汪广旭¹, 谭永华², 陈建华¹, 庄逢辰³, 洪流¹, 陈宏玉¹, 杨宝娥¹

1. 西安航天动力研究所液体火箭发动机技术重点实验室, 西安 710100;
2. 航天推进技术研究院, 西安 710100;
3. 航天工程大学宇航科学与技术系, 北京 101416

收稿日期:2020-07-09 修回日期:2020-07-31 出版日期:2021-06-15 发布日期:1900-01-01
通讯作者: 汪广旭 E-mail:wanggx@aliyun.com
基金资助:
液体火箭发动机技术重点实验室基金（614270419）

Modeling and analysis of longitudinal stability considering injection intensity distribution

WANG Guangxu¹, TAN Yonghua², CHEN Jianhua¹, ZHUANG Fengchen³, HONG Liu¹, CHEN Hongyu¹, YANG Baoe¹

1. Key Laboratory for Liquid Rocket Engine Technology, Xi'an Aerospace Propulsion Institute, Xi'an 710100, China;
2. Academy of Aerospace Propulsion Technology, Xi'an 710100, China;
3. Department of Aerospace Science and Technology, Space Engineering University, Beijing 101416, China

Received:2020-07-09 Revised:2020-07-31 Online:2021-06-15 Published:1900-01-01
Supported by:
Project Supported by the Science and Technology Foundation of Key Laboratory for Liquid Rocket Engine Technology (614270419)

摘要/Abstract

摘要： 喷注器流强分布是除声学阻尼装置以外使液体火箭发动机稳定工作的重要措施，通过控制喷注流强分布使推进剂的燃烧尽量远离主要振型的波腹区，减少热声耦合振荡的能量源，从而达到抑制高频振荡的效果。因此，建立喷注流强分布与稳定性之间的综合分析模型，研究流强分布的不稳定性抑制特性具有重要实际意义。针对采用自击式喷嘴器、液滴蒸发作为燃烧速率控制过程的某自燃推进剂缩尺燃烧室高频纵向燃烧不稳定问题，近似采用蒸发速率峰值区代替集中燃烧释热区，引入燃烧室三维声学控制方程以考虑多喷嘴条件下燃烧响应空间分布，建立了针对喷注器流强分布条件下的高频纵向燃烧稳定性分析模型，并对喷注流强的稳定性抑制特性进行了分析，给出了不同分布流强下燃烧室一阶纵向信号的增长率变化规律。研究表明，喷注流强分布有利于燃烧室稳定，"驼峰区"喷注孔径的增大对改善高频纵向不稳定性更为显著，"驼峰区"流强增加30%，相应的增长率降低15%。

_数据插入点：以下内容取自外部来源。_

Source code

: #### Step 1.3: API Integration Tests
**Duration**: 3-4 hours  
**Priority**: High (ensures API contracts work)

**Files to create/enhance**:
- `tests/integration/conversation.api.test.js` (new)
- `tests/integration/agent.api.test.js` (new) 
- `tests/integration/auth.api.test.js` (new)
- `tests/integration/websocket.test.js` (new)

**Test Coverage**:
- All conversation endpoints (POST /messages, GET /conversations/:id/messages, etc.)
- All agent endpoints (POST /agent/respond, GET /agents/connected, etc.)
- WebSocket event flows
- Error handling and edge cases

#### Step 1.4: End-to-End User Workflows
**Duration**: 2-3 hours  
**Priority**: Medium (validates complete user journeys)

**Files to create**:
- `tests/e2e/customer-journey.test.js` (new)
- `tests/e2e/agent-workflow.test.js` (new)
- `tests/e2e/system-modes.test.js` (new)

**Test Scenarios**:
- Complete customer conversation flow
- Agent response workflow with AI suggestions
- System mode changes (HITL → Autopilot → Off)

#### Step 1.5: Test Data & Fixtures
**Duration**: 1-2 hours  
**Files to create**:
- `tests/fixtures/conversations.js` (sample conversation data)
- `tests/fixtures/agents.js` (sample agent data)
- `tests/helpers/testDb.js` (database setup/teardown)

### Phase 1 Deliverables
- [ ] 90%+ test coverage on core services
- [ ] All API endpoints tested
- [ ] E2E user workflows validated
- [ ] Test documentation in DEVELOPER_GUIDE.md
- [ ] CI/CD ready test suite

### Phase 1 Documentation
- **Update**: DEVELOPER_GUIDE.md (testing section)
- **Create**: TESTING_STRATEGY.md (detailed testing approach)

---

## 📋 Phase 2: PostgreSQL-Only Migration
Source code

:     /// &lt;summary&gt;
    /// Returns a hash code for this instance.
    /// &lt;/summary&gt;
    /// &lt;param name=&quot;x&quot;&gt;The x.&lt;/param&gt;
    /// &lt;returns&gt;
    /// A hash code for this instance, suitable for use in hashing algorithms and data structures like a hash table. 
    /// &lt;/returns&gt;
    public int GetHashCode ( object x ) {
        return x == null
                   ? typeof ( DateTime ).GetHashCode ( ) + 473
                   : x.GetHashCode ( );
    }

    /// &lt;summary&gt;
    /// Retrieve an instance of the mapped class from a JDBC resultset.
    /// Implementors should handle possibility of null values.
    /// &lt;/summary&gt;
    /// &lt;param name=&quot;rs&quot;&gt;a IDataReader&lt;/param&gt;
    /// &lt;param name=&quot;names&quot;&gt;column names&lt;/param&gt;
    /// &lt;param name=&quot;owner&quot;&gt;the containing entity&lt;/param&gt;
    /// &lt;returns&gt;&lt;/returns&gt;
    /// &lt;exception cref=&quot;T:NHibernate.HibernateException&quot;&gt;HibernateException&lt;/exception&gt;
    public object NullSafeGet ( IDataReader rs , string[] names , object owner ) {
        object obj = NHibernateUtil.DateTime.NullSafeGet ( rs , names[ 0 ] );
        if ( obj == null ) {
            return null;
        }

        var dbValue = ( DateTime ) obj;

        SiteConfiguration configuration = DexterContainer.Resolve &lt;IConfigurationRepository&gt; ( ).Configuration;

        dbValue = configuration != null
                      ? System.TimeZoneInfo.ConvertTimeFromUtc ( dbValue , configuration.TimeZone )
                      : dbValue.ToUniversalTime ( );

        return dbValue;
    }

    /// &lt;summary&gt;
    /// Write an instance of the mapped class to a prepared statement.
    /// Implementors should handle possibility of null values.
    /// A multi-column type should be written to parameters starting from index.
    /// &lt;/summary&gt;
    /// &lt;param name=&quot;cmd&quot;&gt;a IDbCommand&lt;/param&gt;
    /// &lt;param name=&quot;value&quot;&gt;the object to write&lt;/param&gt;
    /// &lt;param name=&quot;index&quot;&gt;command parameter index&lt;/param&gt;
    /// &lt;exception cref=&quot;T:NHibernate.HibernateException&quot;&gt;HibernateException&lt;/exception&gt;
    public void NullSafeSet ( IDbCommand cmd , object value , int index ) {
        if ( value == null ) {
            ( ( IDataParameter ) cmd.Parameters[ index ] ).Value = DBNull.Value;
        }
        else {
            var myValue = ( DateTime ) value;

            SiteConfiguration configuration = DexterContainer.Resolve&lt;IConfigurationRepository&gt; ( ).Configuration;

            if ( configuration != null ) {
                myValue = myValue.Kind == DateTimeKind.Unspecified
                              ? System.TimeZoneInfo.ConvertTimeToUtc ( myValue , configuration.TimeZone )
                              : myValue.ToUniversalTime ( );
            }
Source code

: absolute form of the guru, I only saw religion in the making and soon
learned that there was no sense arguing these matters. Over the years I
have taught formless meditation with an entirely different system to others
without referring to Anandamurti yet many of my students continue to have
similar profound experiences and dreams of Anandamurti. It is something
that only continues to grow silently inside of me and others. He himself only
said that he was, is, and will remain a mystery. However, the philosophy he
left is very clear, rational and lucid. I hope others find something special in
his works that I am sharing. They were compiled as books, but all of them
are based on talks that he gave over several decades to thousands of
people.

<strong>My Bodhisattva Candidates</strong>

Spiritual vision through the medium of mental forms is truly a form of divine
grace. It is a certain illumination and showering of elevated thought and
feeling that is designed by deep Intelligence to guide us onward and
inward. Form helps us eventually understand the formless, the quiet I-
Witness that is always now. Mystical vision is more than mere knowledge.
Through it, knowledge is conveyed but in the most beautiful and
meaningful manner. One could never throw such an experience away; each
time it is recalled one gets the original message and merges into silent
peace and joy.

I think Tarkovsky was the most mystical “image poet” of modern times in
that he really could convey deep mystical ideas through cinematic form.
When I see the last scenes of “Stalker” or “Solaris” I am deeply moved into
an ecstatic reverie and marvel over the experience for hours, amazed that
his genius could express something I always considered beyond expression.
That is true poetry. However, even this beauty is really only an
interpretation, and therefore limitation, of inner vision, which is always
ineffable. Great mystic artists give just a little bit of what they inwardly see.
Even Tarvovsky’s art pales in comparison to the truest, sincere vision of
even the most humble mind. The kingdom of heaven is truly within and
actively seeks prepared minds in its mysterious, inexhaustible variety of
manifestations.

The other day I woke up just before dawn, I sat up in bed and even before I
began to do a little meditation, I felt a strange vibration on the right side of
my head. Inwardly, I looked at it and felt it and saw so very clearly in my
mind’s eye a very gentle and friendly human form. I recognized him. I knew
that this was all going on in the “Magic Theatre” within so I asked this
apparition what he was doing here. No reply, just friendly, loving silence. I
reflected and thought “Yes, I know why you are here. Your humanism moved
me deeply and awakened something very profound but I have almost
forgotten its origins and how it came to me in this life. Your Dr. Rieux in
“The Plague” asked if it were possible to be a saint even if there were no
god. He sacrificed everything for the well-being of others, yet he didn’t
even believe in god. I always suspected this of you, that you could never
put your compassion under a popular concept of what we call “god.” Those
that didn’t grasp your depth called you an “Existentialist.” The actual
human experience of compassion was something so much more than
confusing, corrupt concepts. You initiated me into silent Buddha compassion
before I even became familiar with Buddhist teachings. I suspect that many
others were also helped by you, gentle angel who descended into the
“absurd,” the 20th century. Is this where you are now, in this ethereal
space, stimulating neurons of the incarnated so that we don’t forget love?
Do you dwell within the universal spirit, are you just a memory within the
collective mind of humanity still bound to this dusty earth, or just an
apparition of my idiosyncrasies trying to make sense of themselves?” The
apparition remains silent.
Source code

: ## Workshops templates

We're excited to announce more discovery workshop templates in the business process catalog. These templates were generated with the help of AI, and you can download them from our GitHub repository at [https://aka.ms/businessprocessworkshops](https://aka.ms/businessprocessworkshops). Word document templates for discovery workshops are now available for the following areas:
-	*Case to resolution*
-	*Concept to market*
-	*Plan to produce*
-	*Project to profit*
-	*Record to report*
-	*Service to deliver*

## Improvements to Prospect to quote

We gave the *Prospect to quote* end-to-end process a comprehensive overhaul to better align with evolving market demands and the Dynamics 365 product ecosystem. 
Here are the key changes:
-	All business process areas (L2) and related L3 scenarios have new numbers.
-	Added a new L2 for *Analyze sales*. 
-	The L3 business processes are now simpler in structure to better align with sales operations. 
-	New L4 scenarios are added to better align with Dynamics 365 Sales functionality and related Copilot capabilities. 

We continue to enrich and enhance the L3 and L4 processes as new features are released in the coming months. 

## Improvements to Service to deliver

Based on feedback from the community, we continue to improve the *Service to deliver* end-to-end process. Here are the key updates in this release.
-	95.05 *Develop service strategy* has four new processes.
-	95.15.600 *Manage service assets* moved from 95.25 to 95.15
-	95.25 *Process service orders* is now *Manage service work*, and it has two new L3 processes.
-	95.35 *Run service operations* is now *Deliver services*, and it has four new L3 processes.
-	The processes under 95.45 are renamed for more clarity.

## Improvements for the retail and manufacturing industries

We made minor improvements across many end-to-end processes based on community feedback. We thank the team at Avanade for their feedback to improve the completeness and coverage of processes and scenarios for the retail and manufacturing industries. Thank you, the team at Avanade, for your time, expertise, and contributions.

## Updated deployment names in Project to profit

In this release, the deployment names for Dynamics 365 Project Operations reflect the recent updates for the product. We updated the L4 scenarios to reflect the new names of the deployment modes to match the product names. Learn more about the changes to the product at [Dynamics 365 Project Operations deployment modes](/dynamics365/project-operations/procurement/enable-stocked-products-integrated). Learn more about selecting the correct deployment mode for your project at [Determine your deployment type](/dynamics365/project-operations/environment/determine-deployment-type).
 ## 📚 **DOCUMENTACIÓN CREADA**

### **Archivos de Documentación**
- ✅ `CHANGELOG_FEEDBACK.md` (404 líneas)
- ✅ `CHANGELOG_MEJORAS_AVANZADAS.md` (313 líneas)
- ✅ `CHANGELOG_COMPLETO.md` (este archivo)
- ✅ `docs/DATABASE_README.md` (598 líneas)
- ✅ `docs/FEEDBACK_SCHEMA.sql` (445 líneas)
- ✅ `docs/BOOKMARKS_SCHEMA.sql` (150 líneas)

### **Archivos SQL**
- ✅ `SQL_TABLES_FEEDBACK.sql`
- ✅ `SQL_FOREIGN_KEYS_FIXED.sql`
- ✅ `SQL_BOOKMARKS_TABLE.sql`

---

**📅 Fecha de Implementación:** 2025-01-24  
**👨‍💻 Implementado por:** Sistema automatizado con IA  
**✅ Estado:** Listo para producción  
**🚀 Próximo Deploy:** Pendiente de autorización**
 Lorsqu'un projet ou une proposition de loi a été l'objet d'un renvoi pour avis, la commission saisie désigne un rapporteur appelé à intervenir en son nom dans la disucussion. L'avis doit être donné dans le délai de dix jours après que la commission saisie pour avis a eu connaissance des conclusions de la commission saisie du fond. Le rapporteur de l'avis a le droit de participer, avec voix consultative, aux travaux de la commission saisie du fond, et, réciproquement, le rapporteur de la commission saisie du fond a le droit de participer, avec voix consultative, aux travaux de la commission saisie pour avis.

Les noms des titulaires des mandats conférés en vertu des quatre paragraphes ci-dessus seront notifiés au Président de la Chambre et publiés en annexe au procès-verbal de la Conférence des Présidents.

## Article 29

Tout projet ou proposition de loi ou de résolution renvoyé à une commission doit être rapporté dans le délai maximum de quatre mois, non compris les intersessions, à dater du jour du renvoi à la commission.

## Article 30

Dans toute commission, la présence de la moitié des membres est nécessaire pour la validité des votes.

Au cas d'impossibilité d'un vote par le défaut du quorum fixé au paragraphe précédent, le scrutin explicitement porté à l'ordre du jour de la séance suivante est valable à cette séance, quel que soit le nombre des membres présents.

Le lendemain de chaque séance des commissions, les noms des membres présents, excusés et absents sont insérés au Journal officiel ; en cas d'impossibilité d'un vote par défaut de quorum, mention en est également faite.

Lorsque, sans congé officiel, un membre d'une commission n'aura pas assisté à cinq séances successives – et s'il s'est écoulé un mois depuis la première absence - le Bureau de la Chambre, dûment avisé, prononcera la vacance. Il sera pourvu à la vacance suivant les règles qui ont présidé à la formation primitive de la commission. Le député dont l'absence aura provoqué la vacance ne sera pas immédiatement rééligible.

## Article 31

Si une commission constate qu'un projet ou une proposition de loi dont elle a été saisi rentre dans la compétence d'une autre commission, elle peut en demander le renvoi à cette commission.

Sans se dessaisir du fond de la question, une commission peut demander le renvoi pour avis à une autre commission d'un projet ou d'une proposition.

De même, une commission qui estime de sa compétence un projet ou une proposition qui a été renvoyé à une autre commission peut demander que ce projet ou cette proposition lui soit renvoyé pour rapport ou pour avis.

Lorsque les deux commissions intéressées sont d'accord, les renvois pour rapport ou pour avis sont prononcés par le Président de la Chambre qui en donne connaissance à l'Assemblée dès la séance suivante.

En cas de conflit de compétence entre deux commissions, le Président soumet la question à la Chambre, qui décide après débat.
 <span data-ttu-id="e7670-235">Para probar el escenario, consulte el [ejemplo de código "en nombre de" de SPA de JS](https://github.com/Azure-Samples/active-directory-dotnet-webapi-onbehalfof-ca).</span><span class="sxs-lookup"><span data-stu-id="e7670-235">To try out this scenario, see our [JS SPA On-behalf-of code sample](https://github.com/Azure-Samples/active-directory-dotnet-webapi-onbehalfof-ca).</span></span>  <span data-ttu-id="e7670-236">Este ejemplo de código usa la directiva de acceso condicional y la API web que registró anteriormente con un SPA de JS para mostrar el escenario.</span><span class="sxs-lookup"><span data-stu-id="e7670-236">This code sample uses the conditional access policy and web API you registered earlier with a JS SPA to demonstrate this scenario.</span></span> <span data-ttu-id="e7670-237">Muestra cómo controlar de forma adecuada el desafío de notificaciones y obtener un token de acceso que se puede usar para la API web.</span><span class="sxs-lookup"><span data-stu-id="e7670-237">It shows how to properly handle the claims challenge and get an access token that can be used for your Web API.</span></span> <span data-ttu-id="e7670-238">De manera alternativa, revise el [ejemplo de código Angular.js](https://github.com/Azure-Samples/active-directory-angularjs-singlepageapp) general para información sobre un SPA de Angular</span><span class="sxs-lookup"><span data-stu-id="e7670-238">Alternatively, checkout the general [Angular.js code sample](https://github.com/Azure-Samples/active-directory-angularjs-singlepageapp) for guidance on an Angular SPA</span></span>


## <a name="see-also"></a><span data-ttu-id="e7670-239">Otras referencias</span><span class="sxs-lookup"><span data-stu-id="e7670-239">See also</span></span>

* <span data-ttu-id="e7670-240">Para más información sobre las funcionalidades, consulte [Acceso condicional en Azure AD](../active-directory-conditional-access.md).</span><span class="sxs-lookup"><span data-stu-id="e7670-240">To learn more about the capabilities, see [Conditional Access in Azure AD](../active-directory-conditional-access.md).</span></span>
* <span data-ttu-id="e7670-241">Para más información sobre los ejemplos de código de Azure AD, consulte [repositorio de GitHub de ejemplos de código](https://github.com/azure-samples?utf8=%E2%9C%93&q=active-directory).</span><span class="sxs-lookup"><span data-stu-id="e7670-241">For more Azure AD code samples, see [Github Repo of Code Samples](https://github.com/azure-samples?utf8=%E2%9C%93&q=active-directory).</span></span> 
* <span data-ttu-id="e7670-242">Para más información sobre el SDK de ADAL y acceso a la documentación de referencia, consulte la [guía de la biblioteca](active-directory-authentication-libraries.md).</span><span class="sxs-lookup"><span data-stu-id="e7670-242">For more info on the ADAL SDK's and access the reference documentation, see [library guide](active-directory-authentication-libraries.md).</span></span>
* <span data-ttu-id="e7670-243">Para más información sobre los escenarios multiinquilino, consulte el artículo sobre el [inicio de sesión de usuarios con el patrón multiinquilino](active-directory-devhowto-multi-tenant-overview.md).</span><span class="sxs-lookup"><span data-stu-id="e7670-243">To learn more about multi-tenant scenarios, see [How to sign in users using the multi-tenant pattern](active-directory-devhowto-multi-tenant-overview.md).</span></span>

关键词: 自燃推进剂, 液滴蒸发, 流强分布, 燃烧响应, 三维声学, 纵向稳定性, 增长率

Abstract: Apart from acoustic damping devices, injection intensity distribution is a main method for the stabilization of liquid rocket engines. Through injection intensity distribution control, propellant combustion moves far away from the node of the main acoustic mode, decreasing the coupled energy driving thermo-acoustic instability and thereby suppressing high frequency combustion instability. Therefore, it is highly significant to build a comprehensive analysis model between injection intensity distribution and instability. For the hypergolic sub-scaled combustor adopting a self-impinging injector and droplet vaporization as the rate-control process, the concentrated combustion zone can be approximately replaced by the area with the highest evaporation rate in analysis of high longitudinal combustion instability. To build a theoretical model for high longitudinal combustion instability considering injection intensity distribution and analysis of its instability suppression capability for injection intensity distribution, a three-dimensional thermo-acoustic equation for the combustion chamber with multiple injectors is introduced for spatial distribution of concentrated combustion response. Finally, the growth rates representing combustion instability of the first longitudinal mode with different injection intensity distributions are computed. Results indicate that the injector with higher injection intensity in the hump zone is more stable than that with lower intensity, with a typical result of 30% gain from injection intensity in the hump zone leading to a 15% reduction in the growth rate.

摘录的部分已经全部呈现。